Your task is to copy each line of the material that includes "zscore".

Content starts

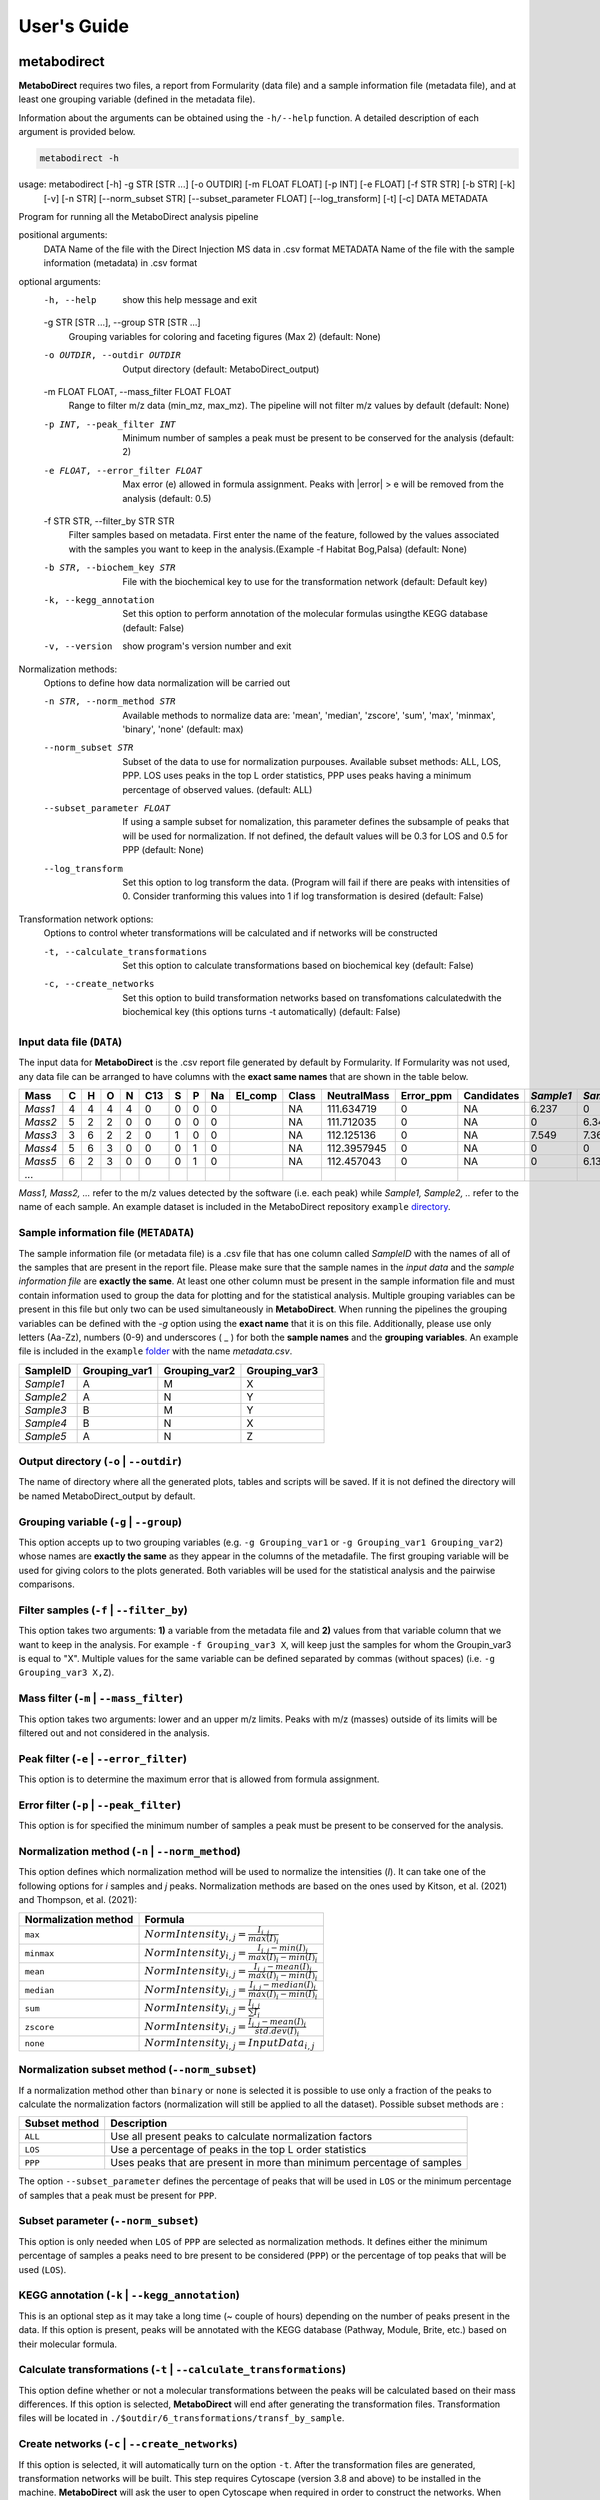 ============
User's Guide
============

|pypi_badge|

.. |pypi_badge| image:: https://img.shields.io/pypi/v/metabodirect?style=plastic
    :target: https://pypi.org/project/metabodirect/

.. _metabod:

----------------------
**metabodirect**
----------------------

**MetaboDirect** requires two files, a report from Formularity (data file) and a sample information file (metadata file), and at least one grouping variable (defined in the metadata file).

Information about the arguments can be obtained using the ``-h/--help`` function. A detailed description of each argument is provided below.

.. code-block:: none

	metabodirect -h

.. code-block:: none

usage: metabodirect [-h] -g STR [STR ...] [-o OUTDIR] [-m FLOAT FLOAT] [-p INT] [-e FLOAT] [-f STR STR] [-b STR] [-k]
                    [-v] [-n STR] [--norm_subset STR] [--subset_parameter FLOAT] [--log_transform] [-t] [-c]
                    DATA METADATA

Program for running all the MetaboDirect analysis pipeline

positional arguments:
  DATA                  Name of the file with the Direct Injection MS data in .csv format
  METADATA              Name of the file with the sample information (metadata) in .csv format

optional arguments:
  -h, --help            show this help message and exit
  -g STR [STR ...], --group STR [STR ...]
                        Grouping variables for coloring and faceting figures (Max 2) (default: None)
  -o OUTDIR, --outdir OUTDIR
                        Output directory (default: MetaboDirect_output)
  -m FLOAT FLOAT, --mass_filter FLOAT FLOAT
                        Range to filter m/z data (min_mz, max_mz). The pipeline will not filter m/z values by default
                        (default: None)
  -p INT, --peak_filter INT
                        Minimum number of samples a peak must be present to be conserved for the analysis (default: 2)
  -e FLOAT, --error_filter FLOAT
                        Max error (e) allowed in formula assignment. Peaks with |error| > e will be removed from the
                        analysis (default: 0.5)
  -f STR STR, --filter_by STR STR
                        Filter samples based on metadata. First enter the name of the feature, followed by the values
                        associated with the samples you want to keep in the analysis.(Example -f Habitat Bog,Palsa)
                        (default: None)
  -b STR, --biochem_key STR
                        File with the biochemical key to use for the transformation network (default: Default key)
  -k, --kegg_annotation
                        Set this option to perform annotation of the molecular formulas usingthe KEGG database
                        (default: False)
  -v, --version         show program's version number and exit

Normalization methods:
  Options to define how data normalization will be carried out

  -n STR, --norm_method STR
                        Available methods to normalize data are: 'mean', 'median', 'zscore', 'sum', 'max', 'minmax',
                        'binary', 'none' (default: max)
  --norm_subset STR     Subset of the data to use for normalization purpouses. Available subset methods: ALL, LOS,
                        PPP. LOS uses peaks in the top L order statistics, PPP uses peaks having a minimum percentage
                        of observed values. (default: ALL)
  --subset_parameter FLOAT
                        If using a sample subset for nomalization, this parameter defines the subsample of peaks that
                        will be used for normalization. If not defined, the default values will be 0.3 for LOS and 0.5
                        for PPP (default: None)
  --log_transform       Set this option to log transform the data. (Program will fail if there are peaks with
                        intensities of 0. Consider tranforming this values into 1 if log transformation is desired
                        (default: False)

Transformation network options:
  Options to control wheter transformations will be calculated and if networks will be constructed

  -t, --calculate_transformations
                        Set this option to calculate transformations based on biochemical key (default: False)
  -c, --create_networks
                        Set this option to build transformation networks based on transfomations calculatedwith the
                        biochemical key (this options turns -t automatically) (default: False)

++++++++++++++++++++++++++
Input data file (``DATA``)
++++++++++++++++++++++++++

The input data for **MetaboDirect** is the .csv report file generated by default by Formularity. If Formularity was not used, any data file can be arranged to have columns with the **exact same names** that are shown in the table below. 

.. csv-table::
	:header: "Mass", "C", "H", "O", "N", "C13", "S", "P", "Na", "El_comp", "Class", "NeutralMass", "Error_ppm", "Candidates", "*Sample1*", "*Sample2*", "*Sample3*", "*...*"

	"*Mass1*", "4", "4", "4", "4", "0", "0", "0", "0", "", "NA", "111.634719", "0", "NA", "6.237", "0", "0"
	"*Mass2*", "5", "2", "2", "0", "0", "0", "0", "0", "", "NA", "111.712035", "0", "NA", "0", "6.343", "6.166"
	"*Mass3*", "3", "6", "2", "2", "0", "1", "0", "0", "", "NA", "112.125136", "0", "NA", "7.549", "7.363", "6.75"
	"*Mass4*", "5", "6", "3", "0", "0", "0", "1", "0", "", "NA", "112.3957945", "0", "NA", "0", "0", "6.145"
	"*Mass5*", "6", "2", "3", "0", "0", "0", "1", "0", "", "NA", "112.457043", "0", "NA", "0", "6.133", "0"
	"*...*", "", "", "", "", "", "", "", "", "", "", "", "", "", "", "", ""

*Mass1, Mass2, ...* refer to the m/z values detected by the software (i.e. each peak) while *Sample1, Sample2, ..* refer to the name of each sample.
An example dataset is included in the MetaboDirect repository ``example`` `directory <https://github.com/Coayala/MetaboDirect/tree/main/example>`_.

++++++++++++++++++++++++++++++++++++++
Sample information file (``METADATA``)
++++++++++++++++++++++++++++++++++++++

The sample information file (or metadata file) is a .csv file that has one column called *SampleID* with the names of all of the samples that are present in the report file. Please make sure that the sample names in the *input data* and the *sample information file* are **exactly the same**. At least one other column must be present in the sample information file and must contain information used to group the data for plotting and for the statistical analysis. Multiple grouping variables can be present in this file but only two can be used simultaneously in **MetaboDirect**. When running the pipelines the grouping variables can be defined with the `-g` option using the **exact name** that it is on this file.  Additionally, please use only letters (Aa-Zz), numbers (0-9) and underscores ( \_ ) for both the **sample names** and the **grouping variables**.
An example file is included in the ``example`` `folder <https://github.com/Coayala/MetaboDirect/tree/main/example>`_ with the name `metadata.csv`.

.. csv-table::
	:header: "SampleID", "Grouping_var1", "Grouping_var2", "Grouping_var3"
	
	"*Sample1*", "A", "M", "X"
	"*Sample2*", "A", "N", "Y"
	"*Sample3*", "B", "M", "Y"
	"*Sample4*", "B", "N", "X"
	"*Sample5*", "A", "N", "Z"
	
++++++++++++++++++++++++++++++++++++++++
Output directory (``-o`` | ``--outdir``)
++++++++++++++++++++++++++++++++++++++++

The name of directory where all the generated plots, tables and scripts will be saved. If it is not defined the directory will be named MetaboDirect_output by default.

++++++++++++++++++++++++++++++++++++++++
Grouping variable (``-g`` | ``--group``)
++++++++++++++++++++++++++++++++++++++++

This option accepts up to two grouping variables (e.g. ``-g Grouping_var1`` or ``-g Grouping_var1 Grouping_var2``) whose names are **exactly the same** as they appear in the columns of the metadafile. The first grouping variable will be used for giving colors to the plots generated. Both variables will be used for the statistical analysis and the pairwise comparisons.

+++++++++++++++++++++++++++++++++++++++++
Filter samples (``-f`` | ``--filter_by``)
+++++++++++++++++++++++++++++++++++++++++

This option takes two arguments: **1)** a variable from the metadata file and **2)** values from that variable column that we want to keep in the analysis. For example ``-f Grouping_var3 X``, will keep just the samples for whom the Groupin_var3 is equal to "X". Multiple values for the same variable can be defined separated by commas (without spaces) (i.e. ``-g Grouping_var3 X,Z``).

++++++++++++++++++++++++++++++++++++++++
Mass filter (``-m`` | ``--mass_filter``)
++++++++++++++++++++++++++++++++++++++++

This option takes two arguments: lower and an upper m/z limits. Peaks with m/z (masses) outside of its limits will be filtered out and not considered in the analysis.

++++++++++++++++++++++++++++++++++++++++
Peak filter (``-e`` | ``--error_filter``)
++++++++++++++++++++++++++++++++++++++++

This option is to determine the maximum error that is allowed from formula assignment.

++++++++++++++++++++++++++++++++++++++++
Error filter (``-p`` | ``--peak_filter``)
++++++++++++++++++++++++++++++++++++++++

This option is for specified the minimum number of samples a peak must be present to be conserved for the analysis.

+++++++++++++++++++++++++++++++++++++++++++++++++
Normalization method (``-n`` | ``--norm_method``)
+++++++++++++++++++++++++++++++++++++++++++++++++

This option defines which normalization method will be used to normalize the intensities (*I*). It can take one of the following options for *i* samples and *j* peaks.
Normalization methods are based on the ones used by Kitson, et al. (2021) and Thompson, et al. (2021):

.. csv-table::
	:header: "Normalization method", "Formula"
	
	"``max``", ":math:`NormIntensity_{i,j} = \frac{I_{i,j}}{max(I)_{i}}`"
	"``minmax``", ":math:`NormIntensity_{i,j} = \frac{I_{i,j} - min(I)_{i}}{max(I)_{i} - min(I)_{i}}`"
	"``mean``", ":math:`NormIntensity_{i,j} = \frac{I_{i,j} - mean(I)_{i}}{max(I)_{i} - min(I)_{i}}`"
	"``median``", ":math:`NormIntensity_{i,j} = \frac{I_{i,j} - median(I)_{i}}{max(I)_{i} - min(I)_{i}}`"
	"``sum``", ":math:`NormIntensity_{i,j} = \frac{I_{i,j}}{\sum{I}_{i}}`"
	"``zscore``", ":math:`NormIntensity_{i,j} = \frac{I_{i,j} - mean(I)_{i}}{std.dev(I)_{i}}`"
	"``none``", ":math:`NormIntensity_{i,j} = InputData_{i,j}`"

+++++++++++++++++++++++++++++++++++++++++++++++
Normalization subset method (``--norm_subset``)
+++++++++++++++++++++++++++++++++++++++++++++++

If a normalization method other than ``binary`` or ``none`` is selected it is possible to use only a fraction of the peaks to calculate the normalization factors (normalization will still be applied to all the dataset). Possible subset methods are :

.. csv-table::
	:header: "Subset method", "Description"
	
	"``ALL``", "Use all present peaks to calculate normalization factors"
	"``LOS``", "Use a percentage of peaks in the top L order statistics"
	"``PPP``", "Uses peaks that are present in more than minimum percentage of samples"
	
The option ``--subset_parameter`` defines the percentage of peaks that will be used in ``LOS`` or the minimum percentage of samples that a peak must be present for ``PPP``.

++++++++++++++++++++++++++++++++++++
Subset parameter (``--norm_subset``)
++++++++++++++++++++++++++++++++++++

This option is only needed when ``LOS`` of ``PPP`` are selected as normalization methods. It defines either the minimum percentage of samples a peaks need to bre present to be considered (``PPP``) or the percentage of top peaks that will be used (``LOS``).

++++++++++++++++++++++++++++++++++++++++++++++++
KEGG annotation (``-k`` | ``--kegg_annotation``)
++++++++++++++++++++++++++++++++++++++++++++++++

This is an optional step as it may take a long time (~ couple of hours) depending on the number of peaks present in the data. If this option is present, peaks will be annotated with the KEGG database (Pathway, Module, Brite, etc.) based on their molecular formula.

++++++++++++++++++++++++++++++++++++++++++++++++++++++++++++++++++++
Calculate transformations (``-t`` | ``--calculate_transformations``)
++++++++++++++++++++++++++++++++++++++++++++++++++++++++++++++++++++

This option define whether or not a molecular transformations between the peaks will be calculated based on their mass differences. If this option is selected, **MetaboDirect** will end after generating the transformation files. Transformation files will be located in ``./$outdir/6_transformations/transf_by_sample``.

++++++++++++++++++++++++++++++++++++++++++++++++++++++
Create networks (``-c`` | ``--create_networks``)
++++++++++++++++++++++++++++++++++++++++++++++++++++++

If this option is selected, it will automatically turn on the option ``-t``. After the transformation files are generated, transformation networks will be built. This step requires Cytoscape (version 3.8 and above) to be installed in the machine. **MetaboDirect** will ask the user to open Cytoscape when required in order to construct the networks. When prompted in the screen, please open Cytoscape and then hit enter to continue with the analysis.
	

.. _testnorm:

----------------------
**test_normalization**
----------------------

This a companion script that can be used to help choosing the best normalization method for the data using the SPANS method.

Information about the arguments can be obtained using the ``-h/--help`` function. A detailed description of each argument is provided below.

.. code-block:: none

	test_normalization -h

.. code-block:: none

	usage: test_normalization [-h] [-f STR STR] [--log_transform] DATA METADATA GROUP

	Program for running all the MetaboDirect analysis pipeline

	positional arguments:
	DATA                  Name of the file with the DI-MS data in .csv format
	METADATA              Name of the file with the sample information (metadata) in tabular format
	GROUP                 Grouping variables to test for normalization significance

	optional arguments:
	-h, --help            show this help message and exit
	-f STR STR, --filter_by STR STR
							Filter samples based on metadata. First enter the name of the feature,followed by the values
							associated with the samples you want to keep in the analysis.(Example -f Habitat Bog,Palsa)
							(default: None)
	--log_transform       Set this if you plan to log transform your data before normalization (default: False)

++++++++++++++++++++++++++
Input data file (``DATA``)
++++++++++++++++++++++++++

The same input data that will be used for **MetaboDirect**. A .csv report file generated by default by Formularity. If Formularity was not used, any data file can be arranged to have columns with the **exact same names** that are shown above for :ref:`metabod`. 

++++++++++++++++++++++++++++++++++++++
Sample information file (``METADATA``)
++++++++++++++++++++++++++++++++++++++

The same input data that will be used for **MetaboDirect**. A .csv file that has one column called *SampleID* with the names of all of the samples that are present in the report file. Please make sure that the sample names in the *input data* and the *sample information file* are **exactly the same**.

++++++++++++++++++++++++++++++++++++++++
Grouping variable (``GROUP``)
++++++++++++++++++++++++++++++++++++++++

The grouping variable that will be tested for significance . It names should be **exactly the same** as they appear in the columns of the metadafile.

+++++++++++++++++++++++++++++++++++++++++
Filter samples (``-f`` | ``--filter_by``)
+++++++++++++++++++++++++++++++++++++++++

This option takes two arguments: **1)** a variable from the metadata file and **2)** values from that variable column that we want to keep in the analysis. For example ``-f Grouping_var3 X``, will keep just the samples for whom the Groupin_var3 is equal to "X". Multiple values for the same variable can be defined separated by commas (without spaces) (i.e. ``-g Grouping_var3 X,Z``).

++++++++++++++++++++++++++++++++++++++++
Log transform data (``--log_transform``)
++++++++++++++++++++++++++++++++++++++++

If this option is used, data will be log transformed before testing for significance.

.. _createnet:

-------------------
**create_networks**
-------------------

This a companion script that can be used to build the transformation networks using the transformation files created with the option ``-t``.

Information about the arguments can be obtained using the ``-h/--help`` function. A detailed description of each argument is provided below.

.. code-block:: none

	create_networks -h

.. code-block:: none

	usage: create_networks [-h] OUTDIR METADATA STR [STR ...]

	Program for creating molecular transformation networks, based on previously calculated transformations

	positional arguments:
	OUTDIR      Output directory used to create networks with metabodirect and the -t option
	METADATA    Metadata file used in the analysis, if a filtered metadata was generated please enter that one
	GROUP         Grouping variables for coloring and faceting figures (Max 2)

	optional arguments:
	-h, --help  show this help message and exit

+++++++++++++++++++++++++++++
Output directory (``OUTDIR``)
+++++++++++++++++++++++++++++

It needs to be the same output directory that was used during the original run of the **MetaboDirect** pipeline with the ``-t`` option.

++++++++++++++++++++++++++++++++++++++
Sample information file (``METADATA``)
++++++++++++++++++++++++++++++++++++++

The same metadata file that was used during the original run of the **MetaboDirect** pipeline with the ``-t`` option.

++++++++++++++++++++++++++++++++++++++++
Grouping variable (``GROUP``)
++++++++++++++++++++++++++++++++++++++++

The grouping variable that will be used to compare the network statistics. It names should be **exactly the same** as they appear in the columns of the metadafile.


++++++++++
References
++++++++++

- Kitson, E., Kew, W., Ding, W., & Bell, N. G. A. (2021). PyKrev: A Python Library for the Analysis of Complex Mixture FT-MS Data. Journal of the American Society for Mass Spectrometry, 32(5), 1263-1267. https://doi.org/10.1021/jasms.1c00064 
- Thompson, A. M., Stratton, K. G., Bramer, L. M., Zavoshy, N. S., & McCue, L. A. (2021). Fourier transform ion cyclotron resonance mass spectrometry (FT-ICR-MS) peak intensity normalization for complex mixture analyses [https://doi.org/10.1002/rcm.9068]. Rapid Communications in Mass Spectrometry, 35(9), e9068. https://doi.org/https://doi.org/10.1002/rcm.9068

Content ends

■ Answer for the task
                        Available methods to normalize data are: 'mean', 'median', 'zscore', 'sum', 'max', 'minmax',
	"``zscore``", ":math:`NormIntensity_{i,j} = \frac{I_{i,j} - mean(I)_{i}}{std.dev(I)_{i}}`"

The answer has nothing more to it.